Sign up to take part
Registered users can ask their own questions, contribute to discussions, and be part of the Community!
Added on July 7, 2023 3:24AM
Likes: 0
Replies: 4
This dataset is pulled from internal stats commits which is produced by Dataiku. But I'm finding it hard to understand the last 5 columns it produced. Does anyone know what they mean or link me to reference that I can use?

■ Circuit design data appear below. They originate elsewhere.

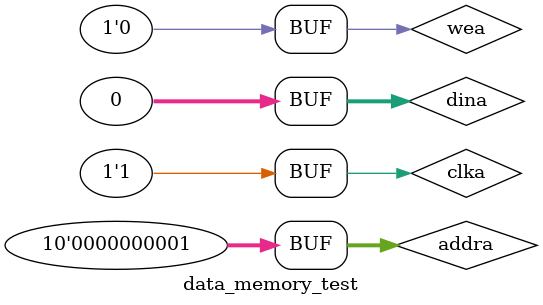
<source format=v>
`timescale 1ns / 1ps


module data_memory_test;

	// Inputs
	reg clka;
	reg [0:0] wea;
	reg [9:0] addra;
	reg [31:0] dina;

	// Outputs
	wire [31:0] douta;

	// Instantiate the Unit Under Test (UUT)
	data_memory uut (
		.clka(clka), 
		.wea(wea), 
		.addra(addra), 
		.dina(dina), 
		.douta(douta)
	);

	initial begin
				// Wait 100 ns for global reset to finish
		#100;
		clka = 1;
		wea = 1;
		addra = 1;
		dina = 65535;
		
		#100;
		clka = 0;
		wea = 0;
		addra = 0;
		dina = 0;
		
		#100;
		clka = 1;
		wea = 0;
		addra = 1;
		dina = 0;
		
		#100;
		clka = 0;
		#100;
		clka = 1;
      end
endmodule


</source>
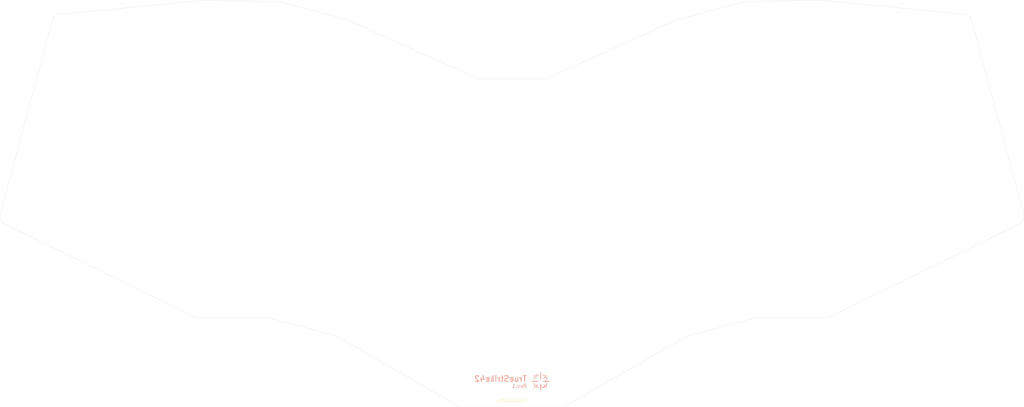
<source format=kicad_pcb>
(kicad_pcb
	(version 20240108)
	(generator "pcbnew")
	(generator_version "8.0")
	(general
		(thickness 1.6)
		(legacy_teardrops no)
	)
	(paper "A4")
	(layers
		(0 "F.Cu" signal)
		(31 "B.Cu" signal)
		(32 "B.Adhes" user "B.Adhesive")
		(33 "F.Adhes" user "F.Adhesive")
		(34 "B.Paste" user)
		(35 "F.Paste" user)
		(36 "B.SilkS" user "B.Silkscreen")
		(37 "F.SilkS" user "F.Silkscreen")
		(38 "B.Mask" user)
		(39 "F.Mask" user)
		(40 "Dwgs.User" user "User.Drawings")
		(41 "Cmts.User" user "User.Comments")
		(42 "Eco1.User" user "User.Eco1")
		(43 "Eco2.User" user "User.Eco2")
		(44 "Edge.Cuts" user)
		(45 "Margin" user)
		(46 "B.CrtYd" user "B.Courtyard")
		(47 "F.CrtYd" user "F.Courtyard")
		(48 "B.Fab" user)
		(49 "F.Fab" user)
		(50 "User.1" user)
		(51 "User.2" user)
		(52 "User.3" user)
		(53 "User.4" user)
		(54 "User.5" user)
		(55 "User.6" user)
		(56 "User.7" user)
		(57 "User.8" user)
		(58 "User.9" user)
	)
	(setup
		(pad_to_mask_clearance 0)
		(allow_soldermask_bridges_in_footprints no)
		(pcbplotparams
			(layerselection 0x00010fc_ffffffff)
			(plot_on_all_layers_selection 0x0000000_00000000)
			(disableapertmacros no)
			(usegerberextensions yes)
			(usegerberattributes no)
			(usegerberadvancedattributes no)
			(creategerberjobfile no)
			(dashed_line_dash_ratio 12.000000)
			(dashed_line_gap_ratio 3.000000)
			(svgprecision 4)
			(plotframeref no)
			(viasonmask no)
			(mode 1)
			(useauxorigin no)
			(hpglpennumber 1)
			(hpglpenspeed 20)
			(hpglpendiameter 15.000000)
			(pdf_front_fp_property_popups yes)
			(pdf_back_fp_property_popups yes)
			(dxfpolygonmode yes)
			(dxfimperialunits yes)
			(dxfusepcbnewfont yes)
			(psnegative no)
			(psa4output no)
			(plotreference yes)
			(plotvalue no)
			(plotfptext yes)
			(plotinvisibletext no)
			(sketchpadsonfab no)
			(subtractmaskfromsilk yes)
			(outputformat 1)
			(mirror no)
			(drillshape 0)
			(scaleselection 1)
			(outputdirectory "Gerber/")
		)
	)
	(net 0 "")
	(footprint "MountingHole:MountingHole_2.2mm_M2" (layer "F.Cu") (at 42.951057 54.652518))
	(footprint "MountingHole:MountingHole_2.2mm_M2" (layer "F.Cu") (at 191.161059 127.532514))
	(footprint "MountingHole:MountingHole_3.2mm_M3" (layer "F.Cu") (at 148.69 119.54))
	(footprint "MountingHole:MountingHole_2.2mm_M2" (layer "F.Cu") (at 263.651057 112.952516))
	(footprint "MountingHole:MountingHole_2.2mm_M2" (layer "F.Cu") (at 105.651055 58.252515))
	(footprint "MountingHole:MountingHole_2.2mm_M2" (layer "F.Cu") (at 106.141061 127.532513))
	(footprint "MountingHole:MountingHole_2.2mm_M2" (layer "F.Cu") (at 254.35106 54.652513))
	(footprint "MountingHole:MountingHole_2.2mm_M2" (layer "F.Cu") (at 33.651056 112.952514))
	(footprint "MountingHole:MountingHole_2.2mm_M2" (layer "F.Cu") (at 191.651059 58.252514))
	(footprint "project-specific-library:True-Strike-icon" (layer "B.Cu") (at 156.39 150.53 180))
	(gr_line
		(start 25.693868 53.954841)
		(end 11.81819 105.676136)
		(stroke
			(width 0.05)
			(type default)
		)
		(layer "Edge.Cuts")
		(uuid "116567f7-8de1-4130-8479-454e6eb4c48e")
	)
	(gr_line
		(start 83.169805 133.352525)
		(end 101.719811 138.352536)
		(stroke
			(width 0.05)
			(type default)
		)
		(layer "Edge.Cuts")
		(uuid "16691724-58b0-4396-96f0-553936dc70e5")
	)
	(gr_line
		(start 139.819817 69.53)
		(end 104.619804 53.702527)
		(stroke
			(width 0.05)
			(type default)
		)
		(layer "Edge.Cuts")
		(uuid "16b79351-9ac6-401a-bb6a-a18b5b40a012")
	)
	(gr_arc
		(start 269.869801 52.202534)
		(mid 271.079924 52.772623)
		(end 271.705846 53.954841)
		(stroke
			(width 0.05)
			(type default)
		)
		(layer "Edge.Cuts")
		(uuid "44c3202a-784c-4a4b-887a-33661c12f9a2")
	)
	(gr_line
		(start 162.519815 157.402522)
		(end 195.619801 138.352522)
		(stroke
			(width 0.05)
			(type default)
		)
		(layer "Edge.Cuts")
		(uuid "45e4af2b-ce2b-45b7-ba7a-19a34af9beb6")
	)
	(gr_arc
		(start 285.571423 105.676127)
		(mid 285.45371 107.192582)
		(end 284.469816 108.352529)
		(stroke
			(width 0.05)
			(type default)
		)
		(layer "Edge.Cuts")
		(uuid "5861668f-c05c-492f-9b03-f3dcc0ea27fe")
	)
	(gr_line
		(start 86.219798 48.752527)
		(end 66.619807 48.452528)
		(stroke
			(width 0.05)
			(type default)
		)
		(layer "Edge.Cuts")
		(uuid "5dd64bc6-22d3-4e0b-ac90-dac302a636fa")
	)
	(gr_line
		(start 214.219807 133.402529)
		(end 233.319812 133.402523)
		(stroke
			(width 0.05)
			(type default)
		)
		(layer "Edge.Cuts")
		(uuid "69632a5e-da4e-4ccc-8248-1ad755196ac2")
	)
	(gr_arc
		(start 12.919802 108.352522)
		(mid 11.935906 107.192592)
		(end 11.81819 105.676136)
		(stroke
			(width 0.05)
			(type default)
		)
		(layer "Edge.Cuts")
		(uuid "793fdbb6-2e25-4c43-a021-f89428c32ec4")
	)
	(gr_line
		(start 285.571423 105.676127)
		(end 271.705846 53.954841)
		(stroke
			(width 0.05)
			(type default)
		)
		(layer "Edge.Cuts")
		(uuid "79fca5f3-489c-4f6d-94c8-55d3cd1aaf5f")
	)
	(gr_line
		(start 233.319812 133.402523)
		(end 284.469816 108.352529)
		(stroke
			(width 0.05)
			(type default)
		)
		(layer "Edge.Cuts")
		(uuid "7cf7436e-4048-4e99-8d11-5e41d99eed89")
	)
	(gr_line
		(start 269.869801 52.202534)
		(end 230.819811 48.402526)
		(stroke
			(width 0.05)
			(type default)
		)
		(layer "Edge.Cuts")
		(uuid "7dce1ae7-f6e0-4dd6-a033-4c5ebfab030d")
	)
	(gr_line
		(start 157.619795 69.530004)
		(end 139.819817 69.53)
		(stroke
			(width 0.05)
			(type default)
		)
		(layer "Edge.Cuts")
		(uuid "8c094284-787c-46b1-825e-4e7d7665b4ce")
	)
	(gr_line
		(start 195.619801 138.352522)
		(end 214.219807 133.402529)
		(stroke
			(width 0.05)
			(type default)
		)
		(layer "Edge.Cuts")
		(uuid "8e15f9f6-f51d-4ee5-b931-3f0fe05e8b2b")
	)
	(gr_line
		(start 12.919802 108.352522)
		(end 64.019808 133.352527)
		(stroke
			(width 0.05)
			(type default)
		)
		(layer "Edge.Cuts")
		(uuid "aaf99337-0665-4691-b403-4568bb8de167")
	)
	(gr_line
		(start 134.769817 157.402529)
		(end 162.519815 157.402522)
		(stroke
			(width 0.05)
			(type default)
		)
		(layer "Edge.Cuts")
		(uuid "b9be22cf-773b-4fef-bad2-9f0811665f03")
	)
	(gr_line
		(start 101.719811 138.352536)
		(end 134.769817 157.402529)
		(stroke
			(width 0.05)
			(type default)
		)
		(layer "Edge.Cuts")
		(uuid "bae3f0a3-700a-450d-8fc3-165296d1c274")
	)
	(gr_arc
		(start 25.693868 53.954841)
		(mid 26.319794 52.772631)
		(end 27.529914 52.202529)
		(stroke
			(width 0.05)
			(type default)
		)
		(layer "Edge.Cuts")
		(uuid "c4a1959e-8f08-42aa-bc57-289c5c8609a7")
	)
	(gr_line
		(start 192.769801 53.702532)
		(end 157.619795 69.530004)
		(stroke
			(width 0.05)
			(type default)
		)
		(layer "Edge.Cuts")
		(uuid "d2209bcb-5525-49a3-9300-9ed9c843e2f5")
	)
	(gr_line
		(start 66.619807 48.452528)
		(end 27.529914 52.202529)
		(stroke
			(width 0.05)
			(type default)
		)
		(layer "Edge.Cuts")
		(uuid "d52c5370-f264-4310-b0ad-80592e1a8cb6")
	)
	(gr_line
		(start 230.819811 48.402526)
		(end 211.169809 48.752518)
		(stroke
			(width 0.05)
			(type default)
		)
		(layer "Edge.Cuts")
		(uuid "e0bf1a3c-421c-4518-a99e-691af5b80898")
	)
	(gr_line
		(start 64.019808 133.352527)
		(end 83.169805 133.352525)
		(stroke
			(width 0.05)
			(type default)
		)
		(layer "Edge.Cuts")
		(uuid "ec65c853-8d0f-4e20-87f1-09bf1f1c158f")
	)
	(gr_line
		(start 211.169809 48.752518)
		(end 192.769801 53.702532)
		(stroke
			(width 0.05)
			(type default)
		)
		(layer "Edge.Cuts")
		(uuid "f2a6a6e5-47aa-43ed-9748-f85d9eee3eff")
	)
	(gr_line
		(start 104.619804 53.702527)
		(end 86.219798 48.752527)
		(stroke
			(width 0.05)
			(type default)
		)
		(layer "Edge.Cuts")
		(uuid "f534c3d7-5235-4590-9bde-6cc8c505fa9e")
	)
	(gr_text "TrueStrike42"
		(at 152.832734 150.715631 0)
		(layer "B.SilkS")
		(uuid "023726ee-63f2-4455-aa47-213ea9415faa")
		(effects
			(font
				(size 1.5 1.5)
				(thickness 0.3)
				(bold yes)
			)
			(justify left bottom mirror)
		)
	)
	(gr_text "Rev.1"
		(at 152.805 152.364647 0)
		(layer "B.SilkS")
		(uuid "912c7f26-9cc8-4088-a853-654bc75f04ab")
		(effects
			(font
				(size 1 1)
				(thickness 0.16)
			)
			(justify left bottom mirror)
		)
	)
	(gr_text "JLCJLCJLCJLC"
		(at 148.700238 156.062119 -0)
		(layer "F.SilkS")
		(uuid "b1c402ad-779c-437c-975b-caea5a38c585")
		(effects
			(font
				(size 0.8 0.8)
				(thickness 0.1)
			)
			(justify bottom)
		)
	)
	(group ""
		(uuid "ff234140-b268-49bc-b0c5-321bc28e9ed5")
		(members "023726ee-63f2-4455-aa47-213ea9415faa" "042e4481-f711-4a34-b110-5ea2853a04ef"
			"912c7f26-9cc8-4088-a853-654bc75f04ab"
		)
	)
)

</source>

Operating system used: Linux
I think you have misunderstood this functionality. It's not meant to track data rows inserts, deletes, etc but metadata changes (definition changes done to your flow objects). Have a look at the Version Control menu in your project and you will be able to see the changes and review how they are persisted.
The last 5 columns show you the changes the user has done in the commit. Most of the Dataiku objects in GUI are stored as XML or JSON files so these columns are indicating if new objects have been added or changed.
Some of the columns are pretty straightforward, for example
added files: adding files into the project
removed files: files that were removed from the project
changed files: if any of the existing files in the project has been changed (might be wrong on this one)
But what I don't understand is the other two, namely added lines and removed lines. I uploaded a dataset that only contains 4 rows of data and only changed the column names. However, if you noticed on the added lines column in the picture, you can see that the it says 343 added lines were made. This is the part that I have trouble on understanding. I don't fully understand why it said 343 lines were added whereas I've only changed the column names.
Would be glad if anyone can help to clarify on this.
Thank you! The answer I was just looking for. I didn't know about the version control.